> 本文:
****************

玄関の呼び鈴が鳴ったときそのドアの先にいる人物は限られている。


ちょっと掘れば腐るほど類似品が転がり出てくるような
大学生を訪問してくる物好きなど数パターンしかないものだ。

まさか生き別れの兄弟が衝撃の告白とともに現れるわけでもなければ

某国のエージェントが自分を消しにかかってくるわけでもない。


熱烈なファンが黄色い声とともに待ち構えているのならば悪い気はしないが。


ひとつは宅配。うちの場合指定しないと大抵午前に来るので
休日等ではこのチャイムで起きることもしばしば。

完全に「今の今まで寝てました」スタイルで玄関に飛び出すので
いつもくる佐川のオヤジになんと思われているのか。
少々具合いが悪いが相手がオヤジであるというのがせめてもの救いである。


日の沈んだころならば例えば男友達のアポなし訪問だったりする。
それはいっこうに歓迎である。部屋さえ綺麗な状態であれば。


最後は一番ありがちでやっかいな、だれそれなにがしの勧誘。
勧誘物は宗教か新聞のほぼ二択。


それにしてもこの手の仕事は他人事ながら随分と難儀なものであると感じられる。

****************

> 生データ:
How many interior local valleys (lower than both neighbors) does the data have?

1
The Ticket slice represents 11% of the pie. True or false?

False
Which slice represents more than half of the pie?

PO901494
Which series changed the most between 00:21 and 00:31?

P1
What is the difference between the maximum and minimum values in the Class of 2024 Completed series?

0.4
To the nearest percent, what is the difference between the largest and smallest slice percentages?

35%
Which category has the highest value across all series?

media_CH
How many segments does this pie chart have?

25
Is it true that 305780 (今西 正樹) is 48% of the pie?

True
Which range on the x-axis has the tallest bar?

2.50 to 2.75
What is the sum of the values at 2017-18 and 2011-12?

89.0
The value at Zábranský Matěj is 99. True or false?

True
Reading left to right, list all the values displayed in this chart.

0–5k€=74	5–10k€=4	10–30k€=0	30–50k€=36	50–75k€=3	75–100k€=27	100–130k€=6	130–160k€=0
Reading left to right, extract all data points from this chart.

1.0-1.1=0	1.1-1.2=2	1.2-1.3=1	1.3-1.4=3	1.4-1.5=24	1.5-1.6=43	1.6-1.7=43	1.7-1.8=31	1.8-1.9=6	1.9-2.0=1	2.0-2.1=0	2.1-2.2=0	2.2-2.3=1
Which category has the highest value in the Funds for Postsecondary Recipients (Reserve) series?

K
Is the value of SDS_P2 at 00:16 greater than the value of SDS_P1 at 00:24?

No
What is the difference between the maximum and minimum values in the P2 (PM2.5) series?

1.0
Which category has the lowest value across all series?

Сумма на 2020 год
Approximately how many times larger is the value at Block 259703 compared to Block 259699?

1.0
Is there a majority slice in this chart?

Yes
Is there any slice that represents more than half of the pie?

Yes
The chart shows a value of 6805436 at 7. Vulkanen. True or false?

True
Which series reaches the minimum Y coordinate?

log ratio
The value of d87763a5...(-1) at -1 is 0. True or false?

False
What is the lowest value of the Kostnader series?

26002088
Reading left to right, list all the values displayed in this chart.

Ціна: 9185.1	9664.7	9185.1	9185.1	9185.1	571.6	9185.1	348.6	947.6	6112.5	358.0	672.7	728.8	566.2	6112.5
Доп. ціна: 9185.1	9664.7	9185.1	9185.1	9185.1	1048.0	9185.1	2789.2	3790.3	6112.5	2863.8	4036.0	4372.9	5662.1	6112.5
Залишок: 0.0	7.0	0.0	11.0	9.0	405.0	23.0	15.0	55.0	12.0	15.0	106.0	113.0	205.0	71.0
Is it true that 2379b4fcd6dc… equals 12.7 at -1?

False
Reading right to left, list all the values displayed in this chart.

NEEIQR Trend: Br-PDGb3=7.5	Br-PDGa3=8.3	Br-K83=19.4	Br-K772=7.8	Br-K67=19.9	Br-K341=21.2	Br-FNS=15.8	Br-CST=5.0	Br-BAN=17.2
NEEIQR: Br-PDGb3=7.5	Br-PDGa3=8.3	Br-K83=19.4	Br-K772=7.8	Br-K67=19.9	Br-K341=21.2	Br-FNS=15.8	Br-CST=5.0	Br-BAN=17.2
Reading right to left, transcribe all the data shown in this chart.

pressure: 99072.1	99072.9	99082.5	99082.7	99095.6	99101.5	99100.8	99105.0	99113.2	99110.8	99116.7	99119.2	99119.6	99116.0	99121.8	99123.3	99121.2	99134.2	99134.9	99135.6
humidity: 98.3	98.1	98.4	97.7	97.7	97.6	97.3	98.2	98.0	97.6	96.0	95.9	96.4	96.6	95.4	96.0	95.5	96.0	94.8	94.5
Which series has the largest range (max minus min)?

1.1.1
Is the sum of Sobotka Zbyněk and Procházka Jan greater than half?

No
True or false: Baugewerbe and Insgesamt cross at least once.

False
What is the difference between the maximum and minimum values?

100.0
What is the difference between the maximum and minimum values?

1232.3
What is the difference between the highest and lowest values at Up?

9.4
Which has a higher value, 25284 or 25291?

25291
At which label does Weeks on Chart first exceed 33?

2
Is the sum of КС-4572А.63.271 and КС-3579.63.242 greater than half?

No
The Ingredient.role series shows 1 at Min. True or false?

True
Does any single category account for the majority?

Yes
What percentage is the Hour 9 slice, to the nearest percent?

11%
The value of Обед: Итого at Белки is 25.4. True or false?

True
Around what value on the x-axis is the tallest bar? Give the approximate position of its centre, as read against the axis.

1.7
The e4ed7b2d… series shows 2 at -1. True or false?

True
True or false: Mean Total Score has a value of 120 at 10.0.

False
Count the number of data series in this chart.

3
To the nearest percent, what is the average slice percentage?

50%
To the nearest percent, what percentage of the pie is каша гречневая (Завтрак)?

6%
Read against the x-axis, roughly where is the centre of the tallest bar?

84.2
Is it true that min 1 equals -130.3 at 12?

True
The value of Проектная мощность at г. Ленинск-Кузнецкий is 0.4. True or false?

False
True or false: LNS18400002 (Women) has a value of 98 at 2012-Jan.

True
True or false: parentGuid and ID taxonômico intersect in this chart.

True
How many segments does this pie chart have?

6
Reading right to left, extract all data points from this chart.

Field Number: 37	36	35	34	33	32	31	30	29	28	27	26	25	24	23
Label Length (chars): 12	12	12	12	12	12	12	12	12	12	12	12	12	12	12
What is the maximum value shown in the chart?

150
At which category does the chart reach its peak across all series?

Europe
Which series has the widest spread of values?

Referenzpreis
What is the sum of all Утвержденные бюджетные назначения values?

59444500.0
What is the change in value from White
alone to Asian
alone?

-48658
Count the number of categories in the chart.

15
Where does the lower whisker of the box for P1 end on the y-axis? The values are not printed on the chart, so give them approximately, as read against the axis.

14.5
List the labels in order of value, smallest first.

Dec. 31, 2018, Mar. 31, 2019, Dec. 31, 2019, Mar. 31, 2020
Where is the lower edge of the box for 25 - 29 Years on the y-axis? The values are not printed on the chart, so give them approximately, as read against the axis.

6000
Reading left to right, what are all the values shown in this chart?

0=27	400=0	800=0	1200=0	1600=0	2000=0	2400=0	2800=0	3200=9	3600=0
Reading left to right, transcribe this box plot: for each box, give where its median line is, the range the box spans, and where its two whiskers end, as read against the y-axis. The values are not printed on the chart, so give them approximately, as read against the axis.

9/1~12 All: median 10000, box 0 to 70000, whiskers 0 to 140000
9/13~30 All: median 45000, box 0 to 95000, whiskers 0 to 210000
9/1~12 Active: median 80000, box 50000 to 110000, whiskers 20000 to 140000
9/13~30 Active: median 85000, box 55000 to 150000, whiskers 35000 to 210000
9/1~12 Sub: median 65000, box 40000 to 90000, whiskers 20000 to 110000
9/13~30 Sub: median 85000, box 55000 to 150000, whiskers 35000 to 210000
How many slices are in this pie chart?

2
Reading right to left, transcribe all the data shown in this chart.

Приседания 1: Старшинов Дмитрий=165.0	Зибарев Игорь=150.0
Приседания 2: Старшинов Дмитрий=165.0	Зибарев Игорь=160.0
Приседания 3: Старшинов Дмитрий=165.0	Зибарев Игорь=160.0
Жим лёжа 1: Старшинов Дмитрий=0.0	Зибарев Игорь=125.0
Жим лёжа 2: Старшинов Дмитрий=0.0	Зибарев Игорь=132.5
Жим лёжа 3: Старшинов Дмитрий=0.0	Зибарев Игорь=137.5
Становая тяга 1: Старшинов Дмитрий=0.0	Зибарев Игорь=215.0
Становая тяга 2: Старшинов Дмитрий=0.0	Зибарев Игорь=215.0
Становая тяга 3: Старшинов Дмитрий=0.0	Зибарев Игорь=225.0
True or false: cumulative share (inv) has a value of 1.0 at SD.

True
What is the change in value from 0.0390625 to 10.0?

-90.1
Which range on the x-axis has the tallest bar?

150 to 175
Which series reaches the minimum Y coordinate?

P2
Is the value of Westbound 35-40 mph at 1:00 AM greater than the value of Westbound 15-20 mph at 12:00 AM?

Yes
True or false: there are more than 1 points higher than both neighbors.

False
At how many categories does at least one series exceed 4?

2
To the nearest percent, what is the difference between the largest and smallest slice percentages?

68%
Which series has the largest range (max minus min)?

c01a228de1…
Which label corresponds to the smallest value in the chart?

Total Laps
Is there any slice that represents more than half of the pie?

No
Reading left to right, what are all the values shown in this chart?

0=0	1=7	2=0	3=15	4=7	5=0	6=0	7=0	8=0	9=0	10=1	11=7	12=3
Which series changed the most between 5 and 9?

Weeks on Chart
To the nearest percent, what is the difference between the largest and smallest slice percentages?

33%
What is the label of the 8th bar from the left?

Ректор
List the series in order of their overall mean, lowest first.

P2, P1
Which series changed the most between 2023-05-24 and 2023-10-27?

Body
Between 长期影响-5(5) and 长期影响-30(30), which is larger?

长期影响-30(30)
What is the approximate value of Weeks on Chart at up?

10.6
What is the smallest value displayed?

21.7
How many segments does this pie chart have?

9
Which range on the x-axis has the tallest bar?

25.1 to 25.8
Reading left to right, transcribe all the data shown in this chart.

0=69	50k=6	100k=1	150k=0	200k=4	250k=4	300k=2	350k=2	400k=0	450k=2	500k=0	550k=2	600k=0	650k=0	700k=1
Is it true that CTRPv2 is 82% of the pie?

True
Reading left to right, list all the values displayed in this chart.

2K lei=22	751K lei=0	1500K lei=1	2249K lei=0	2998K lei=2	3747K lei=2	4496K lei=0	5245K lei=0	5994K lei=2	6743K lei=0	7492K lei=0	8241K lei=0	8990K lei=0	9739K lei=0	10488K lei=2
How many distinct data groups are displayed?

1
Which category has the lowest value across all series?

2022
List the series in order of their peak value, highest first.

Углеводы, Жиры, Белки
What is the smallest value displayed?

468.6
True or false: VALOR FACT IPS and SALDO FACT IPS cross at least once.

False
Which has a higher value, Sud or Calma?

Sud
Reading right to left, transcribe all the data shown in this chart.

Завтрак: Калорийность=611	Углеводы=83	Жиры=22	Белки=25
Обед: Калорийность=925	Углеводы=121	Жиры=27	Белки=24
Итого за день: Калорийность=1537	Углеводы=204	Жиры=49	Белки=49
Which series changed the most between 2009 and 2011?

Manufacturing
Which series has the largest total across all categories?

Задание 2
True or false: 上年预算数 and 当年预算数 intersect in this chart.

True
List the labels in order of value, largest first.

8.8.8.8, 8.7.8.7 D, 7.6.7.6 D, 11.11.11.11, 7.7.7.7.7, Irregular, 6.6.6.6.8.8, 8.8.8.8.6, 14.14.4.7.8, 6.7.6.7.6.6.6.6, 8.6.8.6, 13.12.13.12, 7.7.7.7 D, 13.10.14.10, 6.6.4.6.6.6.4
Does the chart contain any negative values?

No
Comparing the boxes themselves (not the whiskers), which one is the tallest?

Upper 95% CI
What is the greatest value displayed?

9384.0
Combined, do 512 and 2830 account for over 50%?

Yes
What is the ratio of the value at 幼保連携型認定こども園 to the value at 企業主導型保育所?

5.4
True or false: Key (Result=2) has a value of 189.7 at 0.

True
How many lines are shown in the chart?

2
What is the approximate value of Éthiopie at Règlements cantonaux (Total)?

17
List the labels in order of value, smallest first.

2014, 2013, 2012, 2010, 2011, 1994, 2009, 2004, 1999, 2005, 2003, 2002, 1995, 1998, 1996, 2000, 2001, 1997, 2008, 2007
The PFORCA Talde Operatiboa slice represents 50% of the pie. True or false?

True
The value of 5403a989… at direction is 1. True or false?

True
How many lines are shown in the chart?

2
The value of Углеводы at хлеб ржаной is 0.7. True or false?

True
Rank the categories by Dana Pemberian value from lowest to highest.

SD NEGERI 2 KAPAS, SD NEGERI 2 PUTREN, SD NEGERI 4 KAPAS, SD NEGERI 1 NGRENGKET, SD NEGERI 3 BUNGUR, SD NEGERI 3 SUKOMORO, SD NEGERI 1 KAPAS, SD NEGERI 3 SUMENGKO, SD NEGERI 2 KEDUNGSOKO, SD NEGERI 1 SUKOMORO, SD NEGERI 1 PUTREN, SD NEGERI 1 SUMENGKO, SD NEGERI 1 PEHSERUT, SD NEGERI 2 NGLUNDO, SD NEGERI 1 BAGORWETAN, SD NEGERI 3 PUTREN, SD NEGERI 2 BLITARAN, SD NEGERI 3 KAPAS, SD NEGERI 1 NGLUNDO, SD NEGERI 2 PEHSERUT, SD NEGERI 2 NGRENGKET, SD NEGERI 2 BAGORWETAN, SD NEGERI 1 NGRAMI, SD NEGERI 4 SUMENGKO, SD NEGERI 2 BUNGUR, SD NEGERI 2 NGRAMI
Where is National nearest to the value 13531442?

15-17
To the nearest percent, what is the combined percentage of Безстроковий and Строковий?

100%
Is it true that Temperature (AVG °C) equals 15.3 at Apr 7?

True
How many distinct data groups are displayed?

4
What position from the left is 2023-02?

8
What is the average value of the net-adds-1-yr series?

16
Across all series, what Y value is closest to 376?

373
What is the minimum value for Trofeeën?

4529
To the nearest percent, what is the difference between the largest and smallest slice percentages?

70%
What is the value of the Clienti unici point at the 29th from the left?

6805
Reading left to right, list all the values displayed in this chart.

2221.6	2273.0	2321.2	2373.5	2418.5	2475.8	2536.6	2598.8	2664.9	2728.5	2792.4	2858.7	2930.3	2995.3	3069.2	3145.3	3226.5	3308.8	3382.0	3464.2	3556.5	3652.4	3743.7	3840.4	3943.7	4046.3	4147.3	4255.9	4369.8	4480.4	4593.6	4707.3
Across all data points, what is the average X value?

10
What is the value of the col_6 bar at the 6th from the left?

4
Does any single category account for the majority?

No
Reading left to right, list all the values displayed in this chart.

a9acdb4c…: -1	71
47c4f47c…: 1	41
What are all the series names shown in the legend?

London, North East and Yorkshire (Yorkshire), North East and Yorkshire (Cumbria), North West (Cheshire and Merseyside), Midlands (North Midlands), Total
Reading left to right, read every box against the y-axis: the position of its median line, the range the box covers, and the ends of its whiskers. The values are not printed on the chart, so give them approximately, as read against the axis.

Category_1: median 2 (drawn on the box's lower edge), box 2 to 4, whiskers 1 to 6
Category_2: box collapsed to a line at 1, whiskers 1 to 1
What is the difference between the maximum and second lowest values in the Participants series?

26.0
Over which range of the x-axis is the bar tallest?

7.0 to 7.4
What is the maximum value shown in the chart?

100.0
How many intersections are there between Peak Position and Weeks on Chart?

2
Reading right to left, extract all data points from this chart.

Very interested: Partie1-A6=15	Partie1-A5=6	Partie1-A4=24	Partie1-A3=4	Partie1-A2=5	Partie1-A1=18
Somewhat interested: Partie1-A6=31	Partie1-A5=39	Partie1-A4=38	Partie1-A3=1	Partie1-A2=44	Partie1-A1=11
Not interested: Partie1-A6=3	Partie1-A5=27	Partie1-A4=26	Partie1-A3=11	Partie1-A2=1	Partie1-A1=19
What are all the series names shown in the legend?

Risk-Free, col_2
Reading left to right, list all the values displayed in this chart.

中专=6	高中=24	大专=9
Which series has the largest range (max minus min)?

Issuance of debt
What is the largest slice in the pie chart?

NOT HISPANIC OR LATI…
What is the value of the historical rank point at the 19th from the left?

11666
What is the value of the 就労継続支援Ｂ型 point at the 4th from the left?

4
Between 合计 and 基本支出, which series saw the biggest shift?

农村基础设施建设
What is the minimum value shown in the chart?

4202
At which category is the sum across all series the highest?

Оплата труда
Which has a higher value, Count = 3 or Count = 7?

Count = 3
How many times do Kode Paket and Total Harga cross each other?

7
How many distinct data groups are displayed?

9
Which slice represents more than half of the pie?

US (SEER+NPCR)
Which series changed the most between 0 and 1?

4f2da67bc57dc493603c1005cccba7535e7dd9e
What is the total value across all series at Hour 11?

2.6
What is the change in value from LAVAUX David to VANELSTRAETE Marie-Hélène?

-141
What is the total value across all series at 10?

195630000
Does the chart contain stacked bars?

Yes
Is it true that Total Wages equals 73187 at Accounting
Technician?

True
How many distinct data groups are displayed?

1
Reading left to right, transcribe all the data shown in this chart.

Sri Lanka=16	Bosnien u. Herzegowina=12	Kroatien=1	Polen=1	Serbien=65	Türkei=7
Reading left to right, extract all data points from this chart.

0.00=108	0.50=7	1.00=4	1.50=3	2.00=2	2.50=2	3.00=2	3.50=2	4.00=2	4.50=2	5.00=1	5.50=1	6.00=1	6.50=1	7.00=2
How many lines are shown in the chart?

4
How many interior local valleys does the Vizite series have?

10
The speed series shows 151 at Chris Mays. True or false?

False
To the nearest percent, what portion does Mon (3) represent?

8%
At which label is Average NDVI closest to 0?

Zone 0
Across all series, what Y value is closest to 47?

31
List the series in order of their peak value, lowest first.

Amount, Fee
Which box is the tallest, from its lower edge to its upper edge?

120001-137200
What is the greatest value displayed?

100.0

****************

> 課題一覧:
**a)** 呼び鈴の文章について答えてください。
(i) 宅配は、指定しないと大抵いつ来ますか？
(ii) 日の沈んだころの訪問者には、例えばどんなものがありますか？
(iii) 勧誘物は、ほぼ何と何の二択ですか？
**b)** 呼び鈴の文章を、最後の文のあとから書き継いでください。

> 解答:
**a)**
(i) 午前
(ii) 男友達のアポなし訪問
(iii) 宗教か新聞

**b)**
実際にやったことがないのにそのように思われるのだから

一体当人はどのような気持ちで「玄関先の嫌われ者」を
自ら演じているのであろうか。


万に一の確率。人海戦術と草の根運動の至り。

「イエスキリストは受難が・・・」

自分にとってはあなたの訪問が受難そのものである。


「カエレ!」の怒号とともに一蹴しドアを封じることは
やろうと思えばできるもののなんだか可哀そうでできない。


むしろ勧誘云々は置いておいて、我が玄関先を除く普段はどんな人物なのか
興味が沸くほどだ。もっとも「お話ししましょう」なんて言ってしまったが最後、
個室に連れて行かれて黒装束十数人に囲まれて退路を絶たれ、
二度と我が家のしきいを跨ぐことははできないであろうが。